ASSIGNMENT —
Within the listing below, please copy exactly the lines between the line holding "404 361 3.27" and the line holding "147 222 6.62", inclusive.

DATA FOR THE TASK —
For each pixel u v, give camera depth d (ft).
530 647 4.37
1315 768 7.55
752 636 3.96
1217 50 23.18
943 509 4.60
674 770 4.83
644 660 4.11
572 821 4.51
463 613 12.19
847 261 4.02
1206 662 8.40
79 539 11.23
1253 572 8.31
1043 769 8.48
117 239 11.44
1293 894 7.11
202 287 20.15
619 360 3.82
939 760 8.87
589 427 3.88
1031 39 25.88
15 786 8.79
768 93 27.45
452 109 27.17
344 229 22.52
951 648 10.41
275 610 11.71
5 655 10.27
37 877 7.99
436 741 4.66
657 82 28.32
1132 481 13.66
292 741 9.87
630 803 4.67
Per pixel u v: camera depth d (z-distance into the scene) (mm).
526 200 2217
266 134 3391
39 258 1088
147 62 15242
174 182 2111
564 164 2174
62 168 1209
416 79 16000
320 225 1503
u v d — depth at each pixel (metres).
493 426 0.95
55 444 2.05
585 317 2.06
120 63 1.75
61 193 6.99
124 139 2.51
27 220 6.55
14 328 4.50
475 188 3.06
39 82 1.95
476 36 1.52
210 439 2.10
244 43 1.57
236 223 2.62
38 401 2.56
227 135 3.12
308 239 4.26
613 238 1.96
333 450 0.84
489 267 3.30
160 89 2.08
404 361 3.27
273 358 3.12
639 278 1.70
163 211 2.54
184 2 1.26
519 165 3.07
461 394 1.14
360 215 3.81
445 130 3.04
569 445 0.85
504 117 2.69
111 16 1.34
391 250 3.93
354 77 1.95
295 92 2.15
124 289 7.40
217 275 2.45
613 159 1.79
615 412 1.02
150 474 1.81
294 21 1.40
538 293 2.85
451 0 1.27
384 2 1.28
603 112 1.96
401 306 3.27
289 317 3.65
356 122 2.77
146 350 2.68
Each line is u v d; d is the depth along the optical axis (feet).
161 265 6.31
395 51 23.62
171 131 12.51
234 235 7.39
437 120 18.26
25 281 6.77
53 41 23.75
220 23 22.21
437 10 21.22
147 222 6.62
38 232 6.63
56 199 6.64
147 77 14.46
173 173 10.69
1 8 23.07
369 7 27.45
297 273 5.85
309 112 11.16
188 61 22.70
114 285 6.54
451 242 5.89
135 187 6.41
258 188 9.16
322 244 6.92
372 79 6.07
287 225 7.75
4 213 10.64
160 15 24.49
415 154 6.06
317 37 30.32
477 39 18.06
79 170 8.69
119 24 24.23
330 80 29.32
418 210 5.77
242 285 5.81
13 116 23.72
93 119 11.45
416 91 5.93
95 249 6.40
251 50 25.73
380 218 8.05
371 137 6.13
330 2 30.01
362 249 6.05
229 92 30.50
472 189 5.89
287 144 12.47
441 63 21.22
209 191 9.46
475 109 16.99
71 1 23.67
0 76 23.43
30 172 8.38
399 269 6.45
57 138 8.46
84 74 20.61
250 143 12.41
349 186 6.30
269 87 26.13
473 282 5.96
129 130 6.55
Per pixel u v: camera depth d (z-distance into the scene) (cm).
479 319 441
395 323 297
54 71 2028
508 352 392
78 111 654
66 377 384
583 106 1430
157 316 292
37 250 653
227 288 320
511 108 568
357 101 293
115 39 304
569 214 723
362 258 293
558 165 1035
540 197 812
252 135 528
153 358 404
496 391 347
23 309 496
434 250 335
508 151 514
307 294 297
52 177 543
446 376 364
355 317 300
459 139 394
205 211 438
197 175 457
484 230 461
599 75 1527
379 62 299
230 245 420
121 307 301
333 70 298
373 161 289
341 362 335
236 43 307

SOLUTION FOR THIS PROBLEM —
404 361 3.27
273 358 3.12
639 278 1.70
163 211 2.54
184 2 1.26
519 165 3.07
461 394 1.14
360 215 3.81
445 130 3.04
569 445 0.85
504 117 2.69
111 16 1.34
391 250 3.93
354 77 1.95
295 92 2.15
124 289 7.40
217 275 2.45
613 159 1.79
615 412 1.02
150 474 1.81
294 21 1.40
538 293 2.85
451 0 1.27
384 2 1.28
603 112 1.96
401 306 3.27
289 317 3.65
356 122 2.77
146 350 2.68
Each line is u v d; d is the depth along the optical axis (feet).
161 265 6.31
395 51 23.62
171 131 12.51
234 235 7.39
437 120 18.26
25 281 6.77
53 41 23.75
220 23 22.21
437 10 21.22
147 222 6.62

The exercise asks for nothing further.